*** Opening of PAGE EXTRACT ***

“Preventive medicine” almost sounds like an oxymoron if you think about it. If disease is successfully prevented you shouldn’t need medicine. Nonetheless, the term “preventive medicine” persists in the conventional medical world, despite the distinct lack of preventative efforts in most conventional medical offices. But what exactly do they mean when they talk about “preventive medicine”, anyway?
Let’s start with some basic definitions:
Prevention. noun: 1. The action of stopping something from happening or arising
Medicine. noun: 1. The science or practice of the diagnosis, treatment, and prevention of disease (in technical use often taken to exclude surgery). 2. A compound or preparation used for the treatment or prevention of disease, esp. a drug or drugs taken by mouth.
Preventive Medicine- Four levels
Primary Prevention– Measures taken to prevent disease
Secondary Prevention– Measures taken to diagnose and treat disease in it’s early stages before it causes significant morbidity
Tertiary Prevention– Methods to reduce negative impact of existent disease by restoring function and reducing disease-related complications.
Quaternary Prevention– Methods to mitigate or avoid results of unnecessary or excessive interventions in the health system
The disconnect here is because there are four distinct definitions of preventive medicine, but in most medical offices only three of them consume 99.9% of your time with the doctor. What most doctors call “preventive medicine” is actually what I would consider early detection; mammograms, colonoscopies, dental x-rays, cervical cancer screenings. Even prescribing statin drugs for high cholesterol is considered “preventive medicine”! I don’t know about you, but I think the fact that someone has high cholesterol in the first place means that something wasn’t prevented.

*** Close of PAGE EXTRACT ***
*** Opening of STUDY MATERIAL ***

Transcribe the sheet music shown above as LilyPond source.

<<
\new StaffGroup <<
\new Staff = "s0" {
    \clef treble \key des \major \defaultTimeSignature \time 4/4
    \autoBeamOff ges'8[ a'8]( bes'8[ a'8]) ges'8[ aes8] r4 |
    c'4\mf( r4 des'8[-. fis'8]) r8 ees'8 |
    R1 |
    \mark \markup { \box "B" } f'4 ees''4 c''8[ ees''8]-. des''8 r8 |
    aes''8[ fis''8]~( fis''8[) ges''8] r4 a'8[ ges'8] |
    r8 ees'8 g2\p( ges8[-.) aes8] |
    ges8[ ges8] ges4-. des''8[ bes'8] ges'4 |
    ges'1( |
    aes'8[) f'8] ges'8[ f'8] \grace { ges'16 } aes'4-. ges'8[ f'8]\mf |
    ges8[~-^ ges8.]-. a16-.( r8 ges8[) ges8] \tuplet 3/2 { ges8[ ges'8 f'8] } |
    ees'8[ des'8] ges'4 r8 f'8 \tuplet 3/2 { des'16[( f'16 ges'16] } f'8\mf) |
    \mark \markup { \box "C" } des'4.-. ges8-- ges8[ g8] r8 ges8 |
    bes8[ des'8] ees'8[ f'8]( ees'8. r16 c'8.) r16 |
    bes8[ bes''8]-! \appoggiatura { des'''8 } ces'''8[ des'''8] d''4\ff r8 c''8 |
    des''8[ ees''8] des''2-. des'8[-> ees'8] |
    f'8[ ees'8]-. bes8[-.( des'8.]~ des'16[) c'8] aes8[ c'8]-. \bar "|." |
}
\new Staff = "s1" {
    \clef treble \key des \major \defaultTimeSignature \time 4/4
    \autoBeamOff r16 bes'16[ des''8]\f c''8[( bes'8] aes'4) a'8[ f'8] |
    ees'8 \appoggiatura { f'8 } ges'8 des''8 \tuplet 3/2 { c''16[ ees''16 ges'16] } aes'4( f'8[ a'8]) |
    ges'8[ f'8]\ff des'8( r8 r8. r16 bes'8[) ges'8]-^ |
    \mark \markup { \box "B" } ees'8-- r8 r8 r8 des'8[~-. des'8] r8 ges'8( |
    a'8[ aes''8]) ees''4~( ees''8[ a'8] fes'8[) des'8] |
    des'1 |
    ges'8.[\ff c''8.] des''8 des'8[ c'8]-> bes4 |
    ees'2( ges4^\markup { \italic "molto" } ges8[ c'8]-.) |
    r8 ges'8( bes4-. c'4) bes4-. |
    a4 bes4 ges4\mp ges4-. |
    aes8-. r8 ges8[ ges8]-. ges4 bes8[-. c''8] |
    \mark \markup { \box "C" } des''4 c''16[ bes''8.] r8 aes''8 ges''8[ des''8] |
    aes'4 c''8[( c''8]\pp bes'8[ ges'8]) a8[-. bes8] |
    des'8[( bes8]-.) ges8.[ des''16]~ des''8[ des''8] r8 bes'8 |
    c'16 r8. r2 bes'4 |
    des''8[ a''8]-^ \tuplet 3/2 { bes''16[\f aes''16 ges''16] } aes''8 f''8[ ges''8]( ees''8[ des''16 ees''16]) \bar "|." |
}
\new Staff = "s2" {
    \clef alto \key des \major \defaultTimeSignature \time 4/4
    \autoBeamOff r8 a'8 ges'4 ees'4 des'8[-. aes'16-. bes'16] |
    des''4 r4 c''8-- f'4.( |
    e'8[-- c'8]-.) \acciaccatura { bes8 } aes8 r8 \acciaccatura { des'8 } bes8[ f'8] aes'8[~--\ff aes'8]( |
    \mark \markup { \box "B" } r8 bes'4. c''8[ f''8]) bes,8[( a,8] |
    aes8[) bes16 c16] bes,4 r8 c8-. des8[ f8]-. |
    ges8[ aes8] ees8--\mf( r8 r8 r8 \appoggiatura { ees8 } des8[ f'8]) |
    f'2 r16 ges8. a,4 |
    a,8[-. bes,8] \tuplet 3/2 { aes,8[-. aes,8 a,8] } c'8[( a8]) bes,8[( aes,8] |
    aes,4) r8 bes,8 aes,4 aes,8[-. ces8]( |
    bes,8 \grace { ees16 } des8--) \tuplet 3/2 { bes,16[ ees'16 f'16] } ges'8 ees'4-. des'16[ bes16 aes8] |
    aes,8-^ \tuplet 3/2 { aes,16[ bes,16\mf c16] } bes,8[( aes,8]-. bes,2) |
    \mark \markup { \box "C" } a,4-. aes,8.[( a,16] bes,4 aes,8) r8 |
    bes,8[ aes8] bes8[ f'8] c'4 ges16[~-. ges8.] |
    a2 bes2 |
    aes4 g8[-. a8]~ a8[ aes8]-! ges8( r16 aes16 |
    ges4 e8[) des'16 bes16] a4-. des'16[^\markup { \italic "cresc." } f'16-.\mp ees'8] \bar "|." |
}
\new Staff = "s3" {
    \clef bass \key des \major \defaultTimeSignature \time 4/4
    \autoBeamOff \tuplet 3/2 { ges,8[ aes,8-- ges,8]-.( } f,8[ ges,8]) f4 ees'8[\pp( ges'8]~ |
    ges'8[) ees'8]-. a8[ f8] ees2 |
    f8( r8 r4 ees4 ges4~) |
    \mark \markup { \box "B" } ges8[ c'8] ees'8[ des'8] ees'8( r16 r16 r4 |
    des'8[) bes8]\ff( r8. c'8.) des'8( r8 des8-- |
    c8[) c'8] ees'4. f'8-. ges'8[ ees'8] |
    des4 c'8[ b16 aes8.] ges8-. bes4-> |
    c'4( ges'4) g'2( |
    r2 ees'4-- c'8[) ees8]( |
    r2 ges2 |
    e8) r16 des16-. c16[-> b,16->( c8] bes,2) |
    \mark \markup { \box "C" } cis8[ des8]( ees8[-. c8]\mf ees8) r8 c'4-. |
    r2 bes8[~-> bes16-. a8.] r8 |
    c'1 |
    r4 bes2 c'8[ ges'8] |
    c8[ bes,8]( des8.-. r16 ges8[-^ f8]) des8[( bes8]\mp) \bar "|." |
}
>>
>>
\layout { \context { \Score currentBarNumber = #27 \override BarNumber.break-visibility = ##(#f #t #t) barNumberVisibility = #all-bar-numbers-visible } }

*** Close of STUDY MATERIAL ***

TASKS TO COMPLETE =
a) Reproduce the portion of the preventive medicine passage starting with "Preventive Medicine- Four" and going on through "reducing disease-related complications.".
b) In the preventive medicine passage, which procedures does the author list as examples of what would more accurately be called early detection?
c) Write the next part of the preventive medicine passage, picking up after its final sentence.

OUTPUTS IN ORDER =
a)
Preventive Medicine- Four levels
Primary Prevention– Measures taken to prevent disease
Secondary Prevention– Measures taken to diagnose and treat disease in it’s early stages before it causes significant morbidity
Tertiary Prevention– Methods to reduce negative impact of existent disease by restoring function and reducing disease-related complications.

b) Mammograms, colonoscopies, dental x-rays, and cervical cancer screenings.

c)
This is what prevention really is:
1. Eating right. Seriously. By “eating right” I don’t mean getting diet soda or whole wheat pasta. I mean eating tons of vegetables. Veggies, good quality meats, fruit, healthy fats, nuts and seeds, and maybe some grains and legumes if you can tolerate them. Paleo is a great place to start.
2. Exercising. The key is to find something you genuinely love to do- that’s the only way you’ll stick with it. For me, it’s rowing, running with my dogs, yoga, hiking, and TRX exercises with friends. Gyms just don’t do it for me! I find them boring and usually icky.
3. Getting enough sleep. This is hugely, crazy important for far too many reasons to write about here.
4. Getting a few minutes of sunshine every day… if you’re in a climate where that is possible, that is!
5. Taking time to relax. This is so, so important in today’s hectic world.
6. Loving yourself, being grateful, and reflecting on all the good things in your life.
7. Getting adjusted. Regular chiropractic adjustments go a long way to keep your body in tip-top shape.
8. Addressing symptoms when they start and not waiting for full-blown disease. The caveat here is that you’ll need to find a doctor who will acknowledge that your symptoms are a problem in the absence of full-blown disease and help you understand and correct them. This is harder than it sounds- in my experience most doctors will brush off symptoms until they are so blatant that a diagnosis can be made and a medication can be dispensed. Functional medicine doctors such as myself are generally more able to help in such situations.
Chose to prevent disease every day,
If you or somebody you know is interested in working with a functional medicine doctor please call my office at (919) 238-4094 and see if we are the right fit for you. Infinity Holistic Healthcare is located in Chapel Hill, North Carolina, part of the Raleigh-Durham “triangle” area.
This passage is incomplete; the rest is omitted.